# Maximum parsimony

Maximum parsimony (or MP) is a simple but popular technique used in cladistics to predict an accurate phylogenetic tree for a set of taxa (commonly a set of species or reproductively-isolated populations of a single species).

The input data used in a maximum parsimony analysis is in the form of "characters" for a range of taxa. A character could be a binary value for the presence or absence of a feature (such as the presence of a tail), or it could be the protein or nucleic acid residue at a particular site in the organism's genome.

There are a number of probabilistic and deterministic algorithms available for constructing phylogenetic trees. However, what we describe here is the criterion that is used to select the best tree, not the specific algorithm used to find that answer.

The trees used in maximum parsimony analysis are, in a general way, unrooted trees (there is no indication of time in the tree, only the relations between taxa). All the taxa used in the analysis are leaf nodes (often called tips) in the tree (so have only one edge into them). Internal nodes are inserted into the tree to represent the inferred ancestral species. Each internal node has exactly three edges into it. Transitions between characters are placed on any of the edges on the tree.

The maximum parsimony tree is the tree which explains the characters, and which has the less than or equal to the number of transitions on any other tree that also explains the characters. To do this, all trees are given a length, equal to the minimum number of transitions which can explain the tree. The tree with the lowest length is the maximum parsimony tree. This assumption that "the simplest possible explanation is the best" is a generalisation of Occam's Razor.

## Problems with maximum parsimony

Maximum parsimony is a very simple approach, and is popular for this reason. However, it is not always very accurate.

Although decreasingly of concern as geneotyping technology provides more characters, a major problem for paleontology with maximum parsimony is that it assumes that the only way two species can share the same character is if they are genetically related. This is not always the case. For example, birds and bats have wings, while crocodiles and humans do not. Based on this data, maximum parsimony would tend to group crocodiles with humans, and birds with bats. However, humans are actually more closely related to bats (a mammal) than crocodiles (a reptile) or birds. A similar problem occurs to back-mutation, where, due to a small mutation, a character is removed, but then it later comes back. Because maximum parsimony uses unrooted trees, independent innovation and back-mutation are actually mathematically equivalent.

As demonstrated in 1978 by Felsenstein, maximum parsimony can systematically fail on some types of trees, where there are a limited number of characters. This situations is called long branch attraction, and occurs, for example, where you have long branches (a high level of substitutions) for two characters (A & C), but short branches for another two (B & D). A and B diverged from a common ancestor, as did C and D.

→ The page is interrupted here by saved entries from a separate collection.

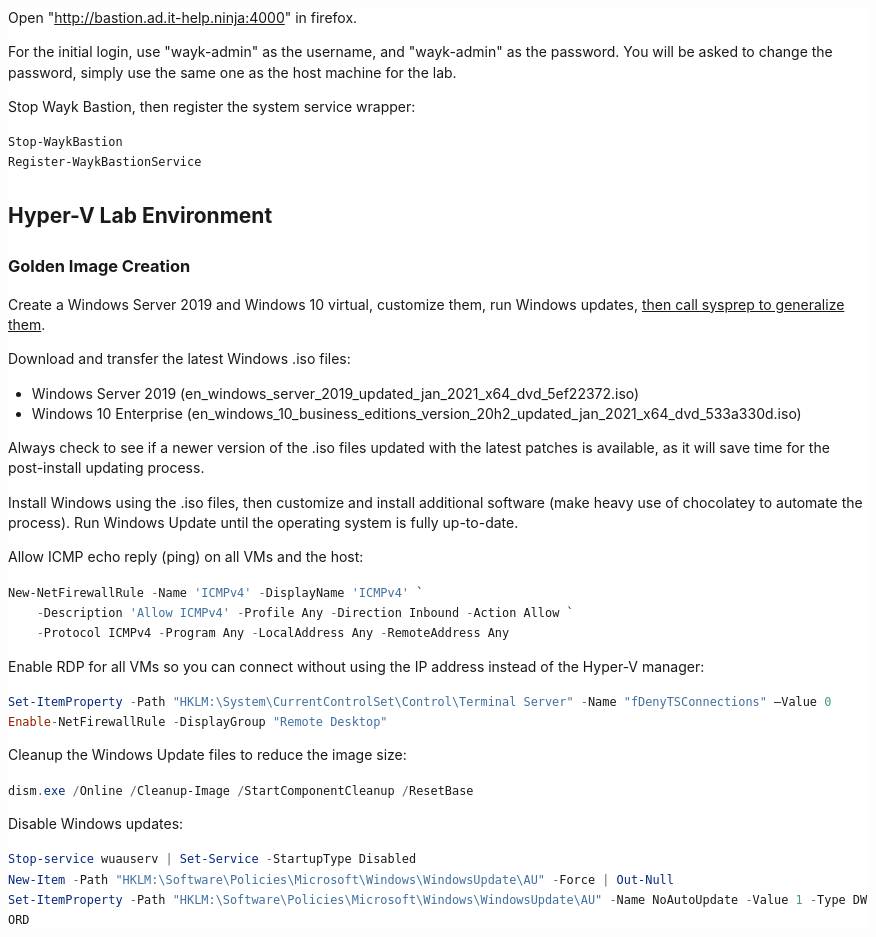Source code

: Open "http://bastion.ad.it-help.ninja:4000" in firefox.

For the initial login, use "wayk-admin" as the username, and "wayk-admin" as the password. You will be asked to change the password, simply use the same one as the host machine for the lab.

Stop Wayk Bastion, then register the system service wrapper:

```powershell
Stop-WaykBastion
Register-WaykBastionService
```

## Hyper-V Lab Environment

### Golden Image Creation

Create a Windows Server 2019 and Windows 10 virtual, customize them, run Windows updates, [then call sysprep to generalize them](https://www.altaro.com/hyper-v/templating-virtual-machines-with-hyper-v-manager/).

Download and transfer the latest Windows .iso files:

 * Windows Server 2019 (en_windows_server_2019_updated_jan_2021_x64_dvd_5ef22372.iso)
 * Windows 10 Enterprise (en_windows_10_business_editions_version_20h2_updated_jan_2021_x64_dvd_533a330d.iso)

Always check to see if a newer version of the .iso files updated with the latest patches is available, as it will save time for the post-install updating process.

Install Windows using the .iso files, then customize and install additional software (make heavy use of chocolatey to automate the process). Run Windows Update until the operating system is fully up-to-date.

Allow ICMP echo reply (ping) on all VMs and the host:

```powershell
New-NetFirewallRule -Name 'ICMPv4' -DisplayName 'ICMPv4' `
    -Description 'Allow ICMPv4' -Profile Any -Direction Inbound -Action Allow `
    -Protocol ICMPv4 -Program Any -LocalAddress Any -RemoteAddress Any
```

Enable RDP for all VMs so you can connect without using the IP address instead of the Hyper-V manager:

```powershell
Set-ItemProperty -Path "HKLM:\System\CurrentControlSet\Control\Terminal Server" -Name "fDenyTSConnections" –Value 0
Enable-NetFirewallRule -DisplayGroup "Remote Desktop"
```

Cleanup the Windows Update files to reduce the image size:

```powershell
dism.exe /Online /Cleanup-Image /StartComponentCleanup /ResetBase
```

Disable Windows updates:

```powershell
Stop-service wuauserv | Set-Service -StartupType Disabled
New-Item -Path "HKLM:\Software\Policies\Microsoft\Windows\WindowsUpdate\AU" -Force | Out-Null
Set-ItemProperty -Path "HKLM:\Software\Policies\Microsoft\Windows\WindowsUpdate\AU" -Name NoAutoUpdate -Value 1 -Type DWORD
```
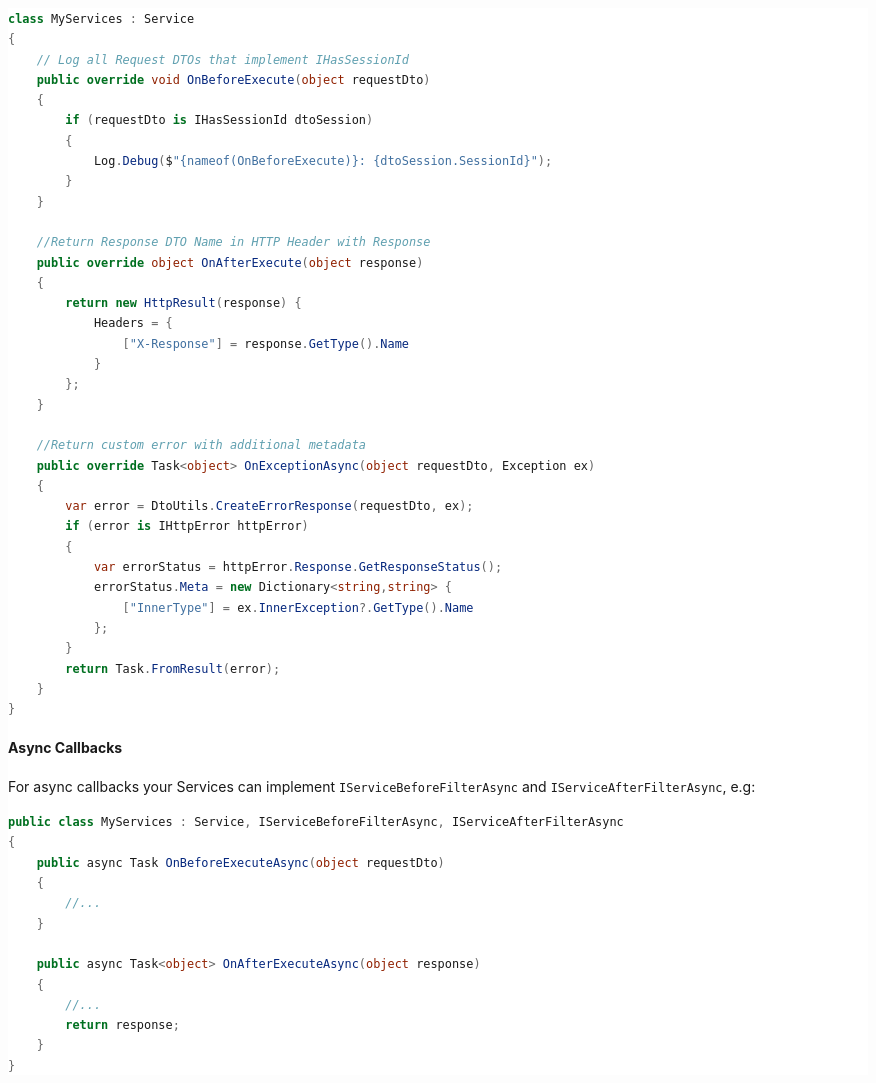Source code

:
 ```csharp
class MyServices : Service
{
    // Log all Request DTOs that implement IHasSessionId
    public override void OnBeforeExecute(object requestDto)
    {
        if (requestDto is IHasSessionId dtoSession)
        {
            Log.Debug($"{nameof(OnBeforeExecute)}: {dtoSession.SessionId}");
        }
    }

    //Return Response DTO Name in HTTP Header with Response
    public override object OnAfterExecute(object response)
    {
        return new HttpResult(response) {
            Headers = {
                ["X-Response"] = response.GetType().Name
            }
        };
    }

    //Return custom error with additional metadata
    public override Task<object> OnExceptionAsync(object requestDto, Exception ex)
    {
        var error = DtoUtils.CreateErrorResponse(requestDto, ex);
        if (error is IHttpError httpError)
        {                
            var errorStatus = httpError.Response.GetResponseStatus();
            errorStatus.Meta = new Dictionary<string,string> {
                ["InnerType"] = ex.InnerException?.GetType().Name
            };
        }
        return Task.FromResult(error);
    }
}
```

#### Async Callbacks

For async callbacks your Services can implement `IServiceBeforeFilterAsync` and `IServiceAfterFilterAsync`, e.g:

```csharp
public class MyServices : Service, IServiceBeforeFilterAsync, IServiceAfterFilterAsync
{
    public async Task OnBeforeExecuteAsync(object requestDto)
    {
        //...
    }

    public async Task<object> OnAfterExecuteAsync(object response)
    {
        //...
        return response;
    }
}
```
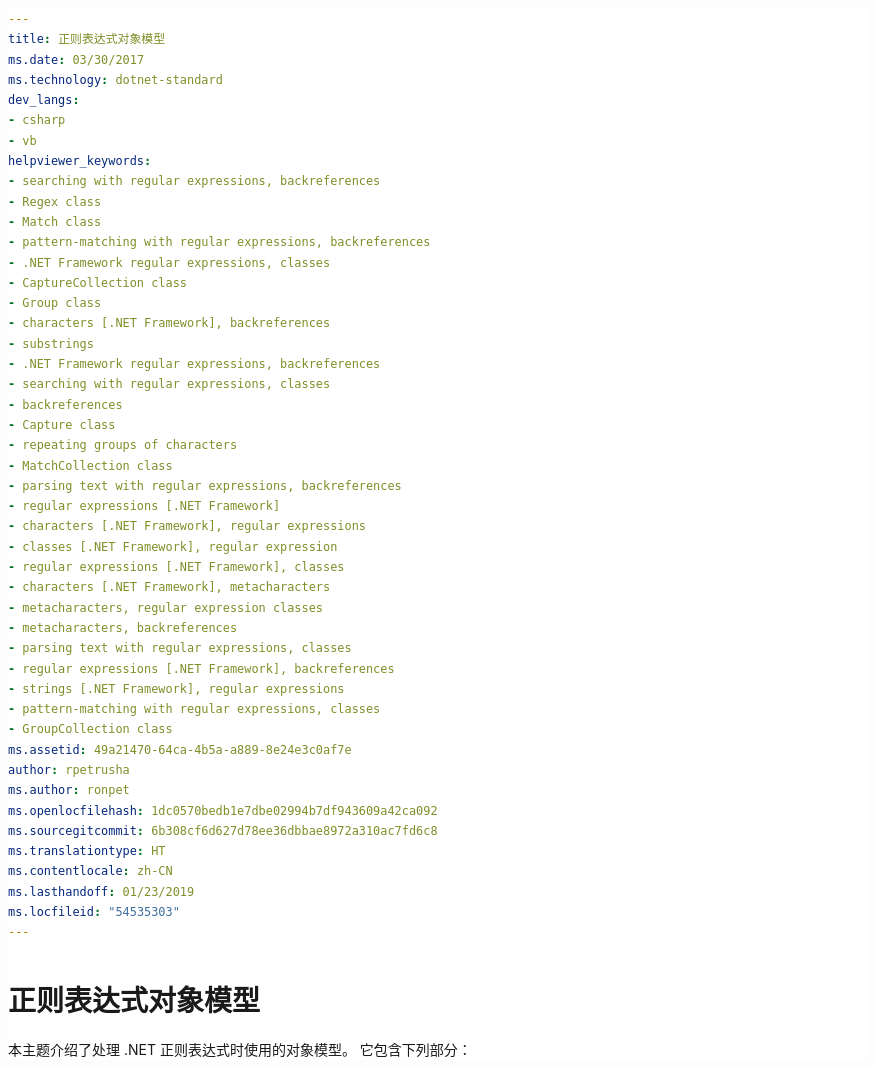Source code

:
 ```yaml
---
title: 正则表达式对象模型
ms.date: 03/30/2017
ms.technology: dotnet-standard
dev_langs:
- csharp
- vb
helpviewer_keywords:
- searching with regular expressions, backreferences
- Regex class
- Match class
- pattern-matching with regular expressions, backreferences
- .NET Framework regular expressions, classes
- CaptureCollection class
- Group class
- characters [.NET Framework], backreferences
- substrings
- .NET Framework regular expressions, backreferences
- searching with regular expressions, classes
- backreferences
- Capture class
- repeating groups of characters
- MatchCollection class
- parsing text with regular expressions, backreferences
- regular expressions [.NET Framework]
- characters [.NET Framework], regular expressions
- classes [.NET Framework], regular expression
- regular expressions [.NET Framework], classes
- characters [.NET Framework], metacharacters
- metacharacters, regular expression classes
- metacharacters, backreferences
- parsing text with regular expressions, classes
- regular expressions [.NET Framework], backreferences
- strings [.NET Framework], regular expressions
- pattern-matching with regular expressions, classes
- GroupCollection class
ms.assetid: 49a21470-64ca-4b5a-a889-8e24e3c0af7e
author: rpetrusha
ms.author: ronpet
ms.openlocfilehash: 1dc0570bedb1e7dbe02994b7df943609a42ca092
ms.sourcegitcommit: 6b308cf6d627d78ee36dbbae8972a310ac7fd6c8
ms.translationtype: HT
ms.contentlocale: zh-CN
ms.lasthandoff: 01/23/2019
ms.locfileid: "54535303"
---
```

# <a name="the-regular-expression-object-model"></a>正则表达式对象模型
<a name="introduction"></a> 本主题介绍了处理 .NET 正则表达式时使用的对象模型。 它包含下列部分：  
  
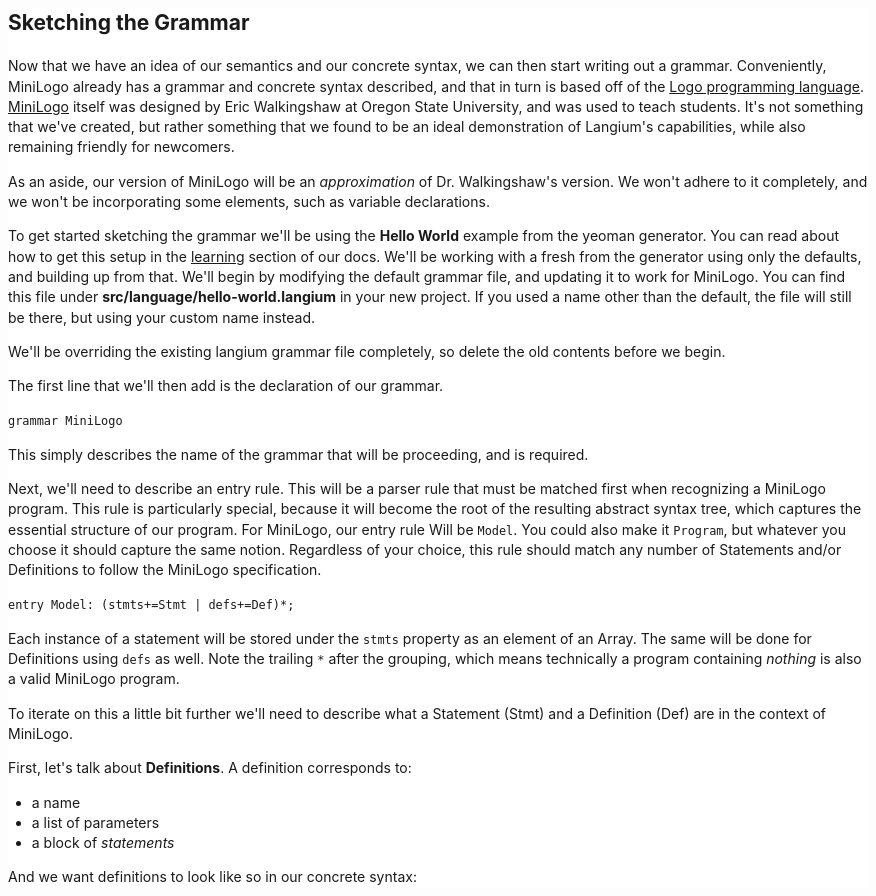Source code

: ## Sketching the Grammar

Now that we have an idea of our semantics and our concrete syntax, we can then start writing out a grammar. Conveniently, MiniLogo already has a grammar and concrete syntax described, and that in turn is based off of the [Logo programming language](https://el.media.mit.edu/logo-foundation/what_is_logo/logo_programming.html). [MiniLogo](https://web.engr.oregonstate.edu/~walkiner/teaching/cs381-wi21/minilogo.html) itself was designed by Eric Walkingshaw at Oregon State University, and was used to teach students. It's not something that we've created, but rather something that we found to be an ideal demonstration of Langium's capabilities, while also remaining friendly for newcomers.

As an aside, our version of MiniLogo will be an *approximation* of Dr. Walkingshaw's version. We won't adhere to it completely, and we won't be incorporating some elements, such as variable declarations.

To get started sketching the grammar we'll be using the **Hello World** example from the yeoman generator. You can read about how to get this setup in the [learning](/docs/learn/workflow/) section of our docs. We'll be working with a fresh from the generator using only the defaults, and building up from that. We'll begin by modifying the default grammar file, and updating it to work for MiniLogo. You can find this file under **src/language/hello-world.langium** in your new project. If you used a name other than the default, the file will still be there, but using your custom name instead.

We'll be overriding the existing langium grammar file completely, so delete the old contents before we begin.

The first line that we'll then add is the declaration of our grammar.

```langium
grammar MiniLogo
```

This simply describes the name of the grammar that will be proceeding, and is required.

Next, we'll need to describe an entry rule. This will be a parser rule that must be matched first when recognizing a MiniLogo program. This rule is particularly special, because it will become the root of the resulting abstract syntax tree, which captures the essential structure of our program. For MiniLogo, our entry rule Will be `Model`. You could also make it `Program`, but whatever you choose it should capture the same notion. Regardless of your choice, this rule should match any number of Statements and/or Definitions to follow the MiniLogo specification.

```langium
entry Model: (stmts+=Stmt | defs+=Def)*;
```

Each instance of a statement will be stored under the `stmts` property as an element of an Array. The same will be done for Definitions using `defs` as well. Note the trailing `*` after the grouping, which means technically a program containing *nothing* is also a valid MiniLogo program.

To iterate on this a little bit further we'll need to describe what a Statement (Stmt) and a Definition (Def) are in the context of MiniLogo.

First, let's talk about **Definitions**. A definition corresponds to:

- a name
- a list of parameters
- a block of *statements*

And we want definitions to look like so in our concrete syntax:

Assume for simplicity that we are considering a single binary character (it can either be + or -). Because the distance from B to D is small, in the vast majority of all cases, B and D will be the same. Here, we will assume that they are both + (+ and - are assigned arbitrarily and swapping them is only a matter of definition). If this is the case, there are four remaining possibilities. A and C can both be +, in which case all taxa are the same and all the trees have the same length. A can be + and C can be -, in which case only one character is different, and we cannot learn anything, as all trees have the same length. Similarly, A can be - and C can be +. The only remaining possibility is that A and C are both -. In this case, however, we group A and C together, and B and D together.

As a consequence, when we have a tree of this type, the more data we collect (i.e. the more characters we study), the more we tend towards the wrong tree.

To overcome this problem, a different approach, such as maximum likelihood, neighbour joining or the quartet method, can be used.

Another problem is that finding the most parsimonious tree is a NP-Hard problem, thus the only available, at the moment, efficient way of obtaining a solution, given a arbitrarily large set of taxa, is by using an approximation algorithm, a heuristic method or just trying to restrict the problem to a subset of taxa.